On the use of bookdealers’ invoices
In the course of an ongoing research project into collectors and collections of economic corpora, I have had the privilege to consult invoices for purchases of rare books, pamphlets, manuscripts and maps in the papers of H.S. Foxwell at Senate House Library, University of London and the Baker Library at Harvard, those of J.M. Keynes at King's College and Piero Sraffa at the Wren Library, Trinity College, Cambridge and those of E.R.A. Seligman at Columbia University Library, New York.
Such collections of invoices give insights into not just the collection or the collector but also provenance of certain items, and the book trade overall. While the physical examination of the books and pamphlets in the collection may reveal indications as to their source (binder’s stamp, bookseller’s mark, bookplates, binding marks, even handwritten notes on the endpapers), invoices give an overall picture of purchases made and can further help trace provenance.

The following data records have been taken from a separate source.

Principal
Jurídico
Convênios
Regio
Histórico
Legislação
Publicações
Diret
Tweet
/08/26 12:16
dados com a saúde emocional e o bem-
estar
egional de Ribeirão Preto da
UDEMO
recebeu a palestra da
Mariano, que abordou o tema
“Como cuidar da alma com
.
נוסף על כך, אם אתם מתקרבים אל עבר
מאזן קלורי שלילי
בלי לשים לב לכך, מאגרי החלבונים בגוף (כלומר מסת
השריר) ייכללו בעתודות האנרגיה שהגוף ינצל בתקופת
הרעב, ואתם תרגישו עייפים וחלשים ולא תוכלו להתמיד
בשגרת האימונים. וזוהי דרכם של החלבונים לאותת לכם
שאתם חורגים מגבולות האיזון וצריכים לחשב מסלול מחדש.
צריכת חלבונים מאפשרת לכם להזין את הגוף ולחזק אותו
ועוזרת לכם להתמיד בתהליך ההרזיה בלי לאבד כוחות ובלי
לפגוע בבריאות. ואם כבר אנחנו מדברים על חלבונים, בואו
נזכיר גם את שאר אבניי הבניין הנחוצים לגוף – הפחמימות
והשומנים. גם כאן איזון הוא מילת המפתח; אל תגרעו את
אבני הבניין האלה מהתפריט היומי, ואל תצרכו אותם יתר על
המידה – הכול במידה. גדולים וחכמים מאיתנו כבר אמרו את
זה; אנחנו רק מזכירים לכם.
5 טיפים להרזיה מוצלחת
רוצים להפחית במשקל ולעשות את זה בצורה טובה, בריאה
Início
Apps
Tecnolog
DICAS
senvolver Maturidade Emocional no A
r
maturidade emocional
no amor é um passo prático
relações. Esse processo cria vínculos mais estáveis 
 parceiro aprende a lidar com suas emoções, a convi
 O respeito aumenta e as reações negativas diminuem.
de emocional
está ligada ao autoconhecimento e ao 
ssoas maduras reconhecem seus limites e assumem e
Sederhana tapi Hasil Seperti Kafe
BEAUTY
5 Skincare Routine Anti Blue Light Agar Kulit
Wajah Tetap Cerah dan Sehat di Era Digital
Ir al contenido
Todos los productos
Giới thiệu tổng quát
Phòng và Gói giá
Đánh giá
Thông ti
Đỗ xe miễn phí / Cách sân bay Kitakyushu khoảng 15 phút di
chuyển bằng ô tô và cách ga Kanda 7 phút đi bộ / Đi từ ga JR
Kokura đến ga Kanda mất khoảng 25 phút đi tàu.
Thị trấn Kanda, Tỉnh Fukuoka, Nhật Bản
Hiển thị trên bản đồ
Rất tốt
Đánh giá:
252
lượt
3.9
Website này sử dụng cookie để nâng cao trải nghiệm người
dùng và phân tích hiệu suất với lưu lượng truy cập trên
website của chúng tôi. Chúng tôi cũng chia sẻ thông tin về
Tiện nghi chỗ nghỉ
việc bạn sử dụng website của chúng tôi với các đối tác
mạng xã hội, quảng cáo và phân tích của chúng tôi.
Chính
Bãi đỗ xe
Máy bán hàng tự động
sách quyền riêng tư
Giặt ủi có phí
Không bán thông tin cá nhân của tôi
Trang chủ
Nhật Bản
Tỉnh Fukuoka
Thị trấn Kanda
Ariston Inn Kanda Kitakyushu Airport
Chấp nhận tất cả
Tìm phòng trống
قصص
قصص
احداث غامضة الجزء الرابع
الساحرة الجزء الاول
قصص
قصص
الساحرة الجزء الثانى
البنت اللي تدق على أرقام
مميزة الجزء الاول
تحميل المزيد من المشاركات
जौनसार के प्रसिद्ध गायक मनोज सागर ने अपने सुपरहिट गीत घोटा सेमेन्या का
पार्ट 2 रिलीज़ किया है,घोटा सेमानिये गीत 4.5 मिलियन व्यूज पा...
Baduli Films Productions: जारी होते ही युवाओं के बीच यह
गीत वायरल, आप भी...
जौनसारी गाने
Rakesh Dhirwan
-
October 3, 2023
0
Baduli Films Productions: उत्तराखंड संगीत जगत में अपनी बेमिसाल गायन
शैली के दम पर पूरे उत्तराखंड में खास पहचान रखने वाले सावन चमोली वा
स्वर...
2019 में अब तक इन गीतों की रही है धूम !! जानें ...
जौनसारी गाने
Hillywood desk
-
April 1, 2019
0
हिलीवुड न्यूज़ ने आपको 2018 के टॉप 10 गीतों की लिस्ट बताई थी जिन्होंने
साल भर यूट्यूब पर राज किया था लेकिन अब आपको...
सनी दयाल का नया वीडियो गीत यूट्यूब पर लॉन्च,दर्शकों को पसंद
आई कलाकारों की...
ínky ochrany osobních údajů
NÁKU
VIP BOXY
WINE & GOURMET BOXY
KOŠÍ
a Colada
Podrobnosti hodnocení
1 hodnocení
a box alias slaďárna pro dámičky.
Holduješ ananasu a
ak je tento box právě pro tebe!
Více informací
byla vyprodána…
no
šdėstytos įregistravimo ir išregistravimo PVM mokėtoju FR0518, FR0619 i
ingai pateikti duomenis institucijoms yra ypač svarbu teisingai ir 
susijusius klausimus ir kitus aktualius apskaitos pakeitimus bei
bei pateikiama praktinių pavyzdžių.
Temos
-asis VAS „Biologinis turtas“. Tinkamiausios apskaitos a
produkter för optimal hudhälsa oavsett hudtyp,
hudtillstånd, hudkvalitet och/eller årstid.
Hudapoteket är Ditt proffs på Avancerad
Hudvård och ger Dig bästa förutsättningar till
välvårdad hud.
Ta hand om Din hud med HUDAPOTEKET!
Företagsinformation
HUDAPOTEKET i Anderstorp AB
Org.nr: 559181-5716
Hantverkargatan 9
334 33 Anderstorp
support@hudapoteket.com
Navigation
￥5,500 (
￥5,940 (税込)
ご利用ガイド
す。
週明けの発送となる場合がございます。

For the Library concerned, the contents of the holdings deposited by the collector can be checked against the invoices, identifying what the collector passed on to them, or retained for future use or resale. The extensiveness of the collection, the price paid for the items, and clues as to their provenance can be gained from knowing which dealer provided them. If the dealers’ catalogues can be sourced, the items are sometimes listed as coming ‘from the library of’, which in turn provides further provenance details.
Secondly, invoices can inform about the books being bought (frequency of purchases, type of items, prices, quantity, quality) by the collector. They provide a view of the bookdealers being used, the sums being spent, the devotion and doggedness with which certain items were pursued by the collector. They can tell the story of the collector’s buying habits and give some indication as to his aims in putting together the collection. The use of dealers’ catalogues by the buyer can be attested to by numbers attributed to items on the invoices, whilst in other cases, they may indicate that items had by offered on spec to the collector and sent on approval by the dealer, who must therefore have been aware of the collector’s interests, to be kept and paid for or returned.
The invoices may too be annotated and reveal the customer collector’s satisfaction or otherwise with the items received. Conditions of carriage may be specified, and the state in which they were received annotated on the invoice. They also indicate items the collector was hoping but unable to obtain as the dealer would detail the items he could no longer supply as the item had already been sold and was no longer in stock.
In the Senate House Library, the invoices that form part of the Foxwell papers[1] demonstrate several of these points. In the summer of 2021, I was able to examine some of these, and discuss their importance with Dr. Karen Attar, Curator of rare books and university art. Dozens of boxes containing thousands of receipts cover the whole period of his collecting from 1880 to 1930 during which time he acquired upwards of 80 000 items[2], which were subsequently to form the Goldsmiths’-Kress Library of Economic Literature. In view of this, and the fact that each invoice may detail one or two books detailed on the invoice, or referred to by either title or author, or refer simply to a miscellaneous job lot of a number of unspecified pamphlets, collating the exact acquisitions made from each dealer would be difficult, but not impossible in the case of one or two chosen dealers.
However, sample surveys demonstrate the use that can be made of these invoices. They show that he was using the most well-known antiquarian book dealers in London and also had dealings on a regular basis with numerous provincial dealers in England and Scotland. This in itself would make a useful study into the geographical distribution of second-hand book stores throughout the United Kingdom at the time, albeit limited to those dealing in material he was interested in – though few were extremely specialised in economics. Foxwell also acquired items from dealers in France, Germany and the Belgium.
A tally of the number of invoices received shows which dealers he did most business with. A further reckoning of the sums involved would reveal not only the investment the collection represented for Foxwell, but would also provide a picture of the prices commanded both by the books and the particular dealers, with comparisons possible between prices paid for the same book bought at different periods, in the case of multiple acquisitions.
The invoices in the Foxwell papers also emanate from book binders he sent the items he acquired for new bindings. These show that he broke up and had rebound separately single items that had been acquired in a bound collection of pamphlets. They also show that he was very particular about the quality of the lettering on the spine giving the date of publication and short title. These are further indications, confirming an inspection of the individual copies, or a perusal of the shelves, as to how a collector intended the collection to be arranged: in chronological order and by subject, rather than by author or theme, the better to apprehend the evolution of economic ideas.
Invoices thus have a part to play in the history of the book and the history of collections, enabling further details concerning the intentions behind the collection, the provenance and sourcing of the items, the care, dedication and cost involved in forming a collection, and the state of a specific book market at the time.
[1] Goldsmiths’ Library of Economic Literature, Herbert Somerton Foxwell papers, Senate House Library, University of London, GB 96 MS 1228 and MS 1115.
[2] J. M. Keynes, ‘Herbert Somerton Foxwell 1849-1936’, Proceedings of the British Academy, Vol. XXIII, 1936.